Teks Renungan:
Yes 11:1-10, Rm 15:4-9, Mat 3:1-12
Oleh : Pst. H. Tedjoworo, OSC
Musim hujan tiba. Begitu juga, kepanikan.
Pengendara motor seperti kesetanan kalau
cuaca sudah gelap dan mendung. Semua orang tergesa-gesa, bukan karena mengejar sebuah acara, tapi karena
takut kehujanan. Mengapa takut kehujanan?
Tentu saja, karena tak membawa jas hujan, atau sekedar malas berhenti
untuk mengenakannya. Dalam situasi
seperti itu, orang lain yang berkendara dengan hati-hati justru diklakson dan dipelototi. Paranoia itu menular.
Mereka yang berteduh di bawah
jalan layang merasa tersinggung karena tersiram air genangan yang dilewati mobil, padahal mereka sendiri jelas
mengganggu lalu lintas sebab
berkerumun di tempat dilarang berhenti.
Ketakutan dan kepanikan tidak hanya terjadi di
jalan-jalan. Sebagian besar orang
sebenarnya hidup dalam ketakutan yang tidak selalu disadarinya. Orang berkali-kali bereaksi dan bahkan
memutuskan sesuatu yang sangat penting dalam
hidupnya karena dan di dalam ketakutan tertentu. Belum lagi kenyataan bahwa beberapa tindakan dan keputusan
jadi sama sekali keliru karena sebuah kesalahan
yang selama ini disembunyikan. Bertindak karena rasa takut hanya akan membuat orang semakin terpuruk
dalam kepanikan. Bertobat karena takut pada
hukuman hanya menunjukkan bahwa pertobatan itu tidak sungguh-sungguh tulus. Masih bisakah kita bertobat demi
sebuah kebaikan?
Injil Matius yang kita dengar hari ini mendatangkan
badai melalui perkataan Yohanes
Pembaptis. Badai pertama ialah Yohanes sendiri yang tampil dengan jubah bulu unta, ikat pinggang kulit,
serta makan belalang dan madu hutan. Badai
kedua, kapak sudah tersedia di akar pohon. Badai ketiga, Yesus dengan alat penampi di tangan-Nya. Badai
keempat, Yesus akan membakar debu jerami dalam
api yang tidak terpadamkan. Mungkin semua badai itu ditujukan pada semua orang, tapi bagi Yohanes
Pembaptis, tidak ada yang lebih cocok dilanda selain orang-orang Farisi dan Saduki. Mereka ikut berdatangan
untuk dibaptis, namun betapa keras
Yohanes bereaksi. Padahal, sepertinya mereka
datang ke situ sesuai kehendak Tuhan. Tetapi,
Yohanes lebih tahu!
Mungkin mereka datang karena ingin dibaptis, tetapi
dalam hati mereka tak pernah mau
bertobat. Mereka hanya takut pada hukuman dan badai yang diserukan oleh Yohanes Pembaptis. Mereka dimotivasi lebih oleh
ketakutan akan konsekuensi
kelakuan dan hidup mereka selama ini, daripada keinginan hati untuk kembali kepada Allah dan mengasihi sesama. Mereka
yang tidak menghasilkan buah
sesuai dengan pertobatan tidak pantas untuk dibaptis, apalagi oleh Yesus yang akan membaptis dengan Roh Kudus dan
dengan api. "Buah"

Tugas Anda:
• 1. Ringkas paragraf dalam renungan yang dimulai dengan "Injil Matius yang kita dengar hari ini" menjadi daftar poin, tanpa membuang fakta-fakta utamanya.
• 2. Jawab pertanyaan berikut berdasarkan renungan di atas, masing-masing dengan singkat:
(a) Mengapa semua orang tergesa-gesa saat cuaca gelap dan mendung?
(b) Apa yang membuat orang yang berteduh di bawah jalan layang merasa tersinggung?
(c) Menurut renungan, mereka yang tidak menghasilkan buah sesuai pertobatan tidak pantas untuk apa?
• 3. Tuliskan lanjutan renungan tentang ketakutan dan pertobatan ini, mulai dari bagian tempat teksnya berhenti.

Cuplikan Data:

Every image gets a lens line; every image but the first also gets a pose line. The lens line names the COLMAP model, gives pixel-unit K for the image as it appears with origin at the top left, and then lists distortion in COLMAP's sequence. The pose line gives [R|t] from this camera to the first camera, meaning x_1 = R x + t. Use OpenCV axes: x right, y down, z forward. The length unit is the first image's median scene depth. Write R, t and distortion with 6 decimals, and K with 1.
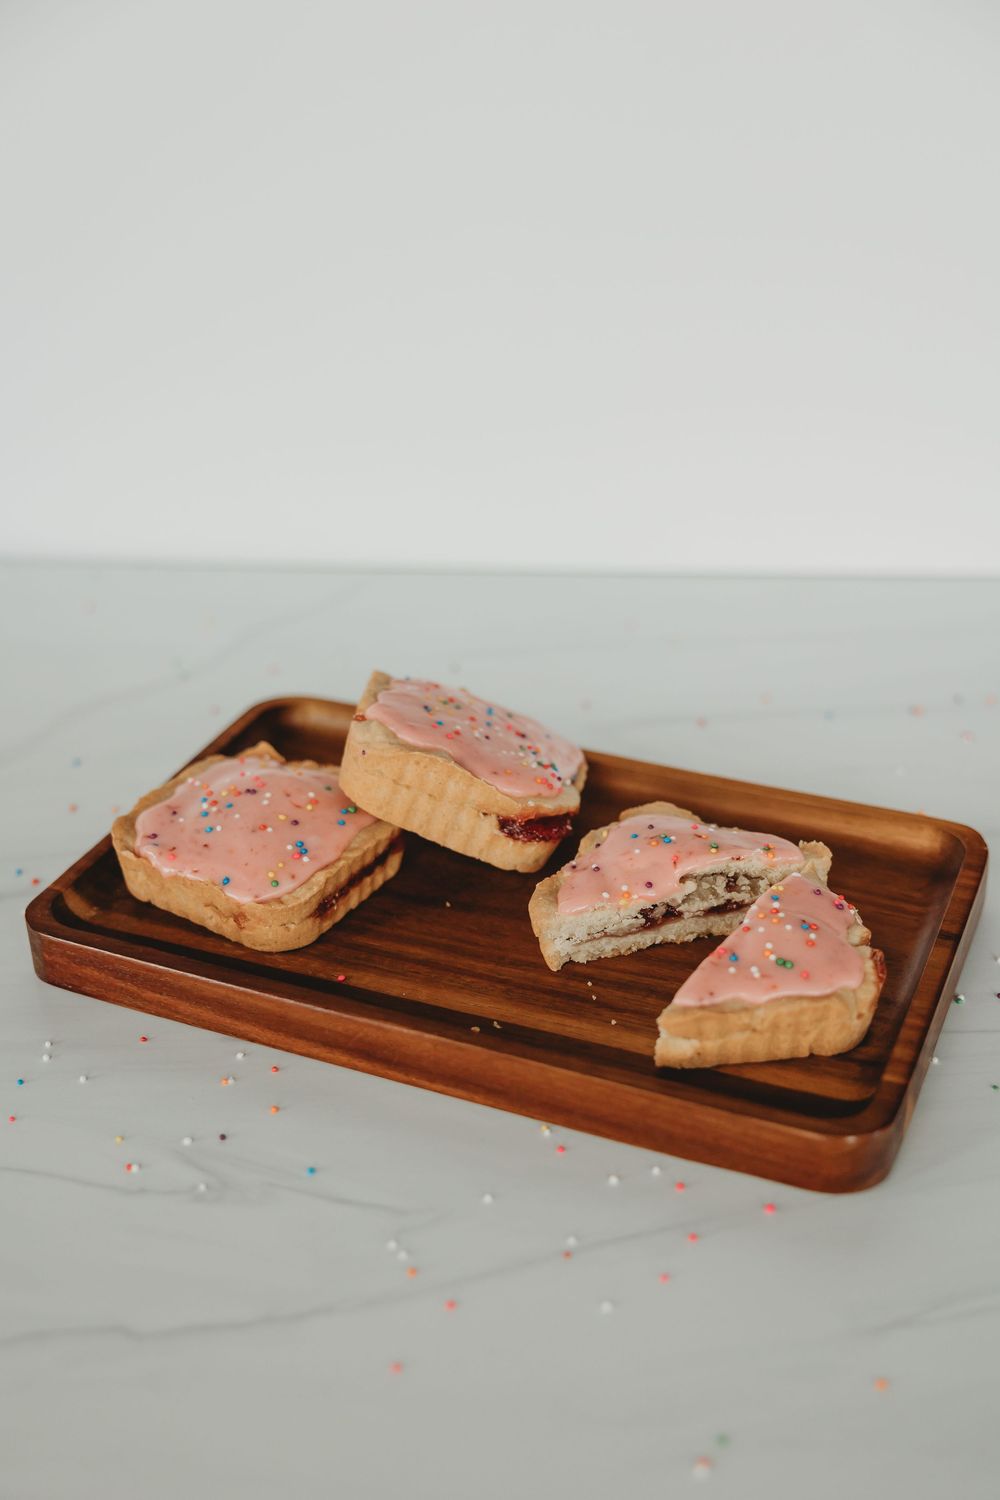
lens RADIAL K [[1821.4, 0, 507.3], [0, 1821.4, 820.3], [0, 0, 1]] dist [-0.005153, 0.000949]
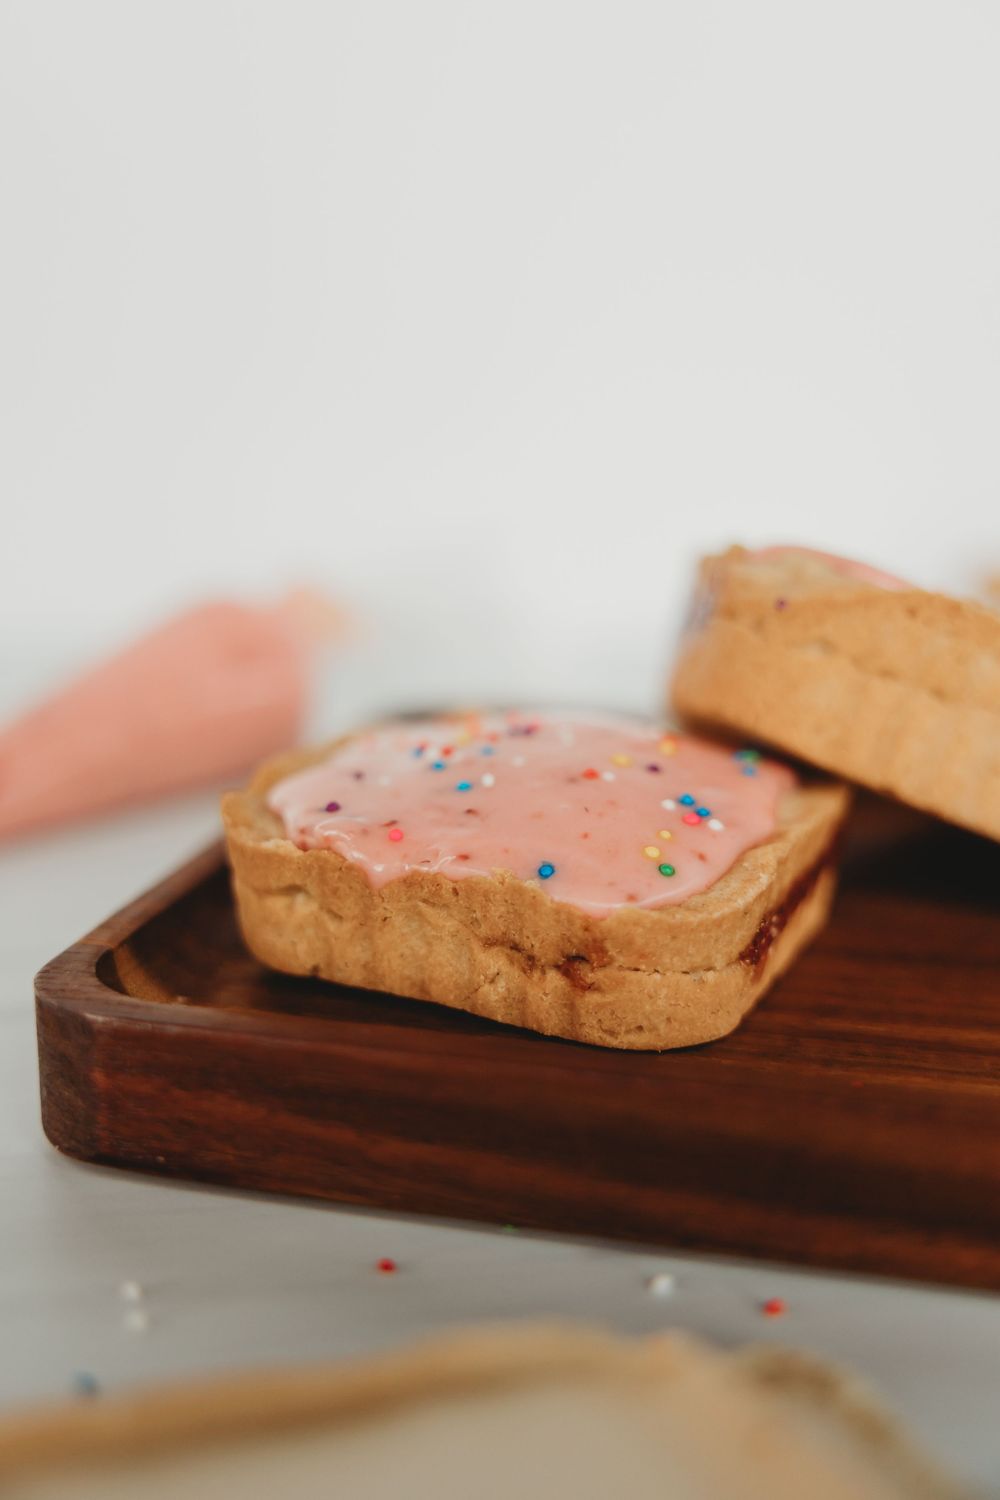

Jawaban per Nomor:
• 1.
- Injil Matius hari ini mendatangkan badai melalui perkataan Yohanes Pembaptis.
- Badai pertama: Yohanes sendiri, yang berjubah bulu unta, memakai ikat pinggang kulit, dan makan belalang serta madu hutan.
- Badai kedua: kapak sudah tersedia di akar pohon.
- Badai ketiga: Yesus memegang alat penampi di tangan-Nya.
- Badai keempat: Yesus akan membakar debu jerami dalam api yang tidak terpadamkan.
- Badai itu mungkin ditujukan kepada semua orang, tetapi menurut Yohanes, yang paling cocok dilanda adalah orang Farisi dan Saduki.
- Mereka datang untuk dibaptis dan sepertinya sesuai kehendak Tuhan, tetapi Yohanes bereaksi keras karena ia lebih tahu.

• 2.
(a) Karena takut kehujanan.
(b) Karena tersiram air genangan yang dilewati mobil.
(c) Tidak pantas untuk dibaptis.

• 3.
adalah gambaran penting dalam Matius, artinya, perubahan kelakuan yang nyata dalam hidup sehari-hari demi
tujuan yang ditetapkan Allah saja.
Kita selalu bisa mengingat kembali kelakuan dan
reaksi kita sehari-hari terhadap
orang lain. Masih banyak reaksi yang muncul lebih karena kita merasa 'terancam' oleh situasi sekitar,
dan juga oleh kata-kata dan sikap orang
lain. Kita gelisah kalau diamat-amati oleh seseorang. Kita merasa bersalah kalau diberhentikan polisi di
jalan. Kita merasa tidak enak hati atau
merasa disindir manakala mendengarkan renungan dan khotbah. Kalau sesudahnya kita berubah karena berbagai
ketakutan itu, mungkin hal ini tidak akan
bertahan lama, sebab perubahan itu hanyalah reaksi. Mestinya perubahan muncul dari iman dan kesadaran bahwa
Tuhanlah yang menghendakinya dalam hidup
kita.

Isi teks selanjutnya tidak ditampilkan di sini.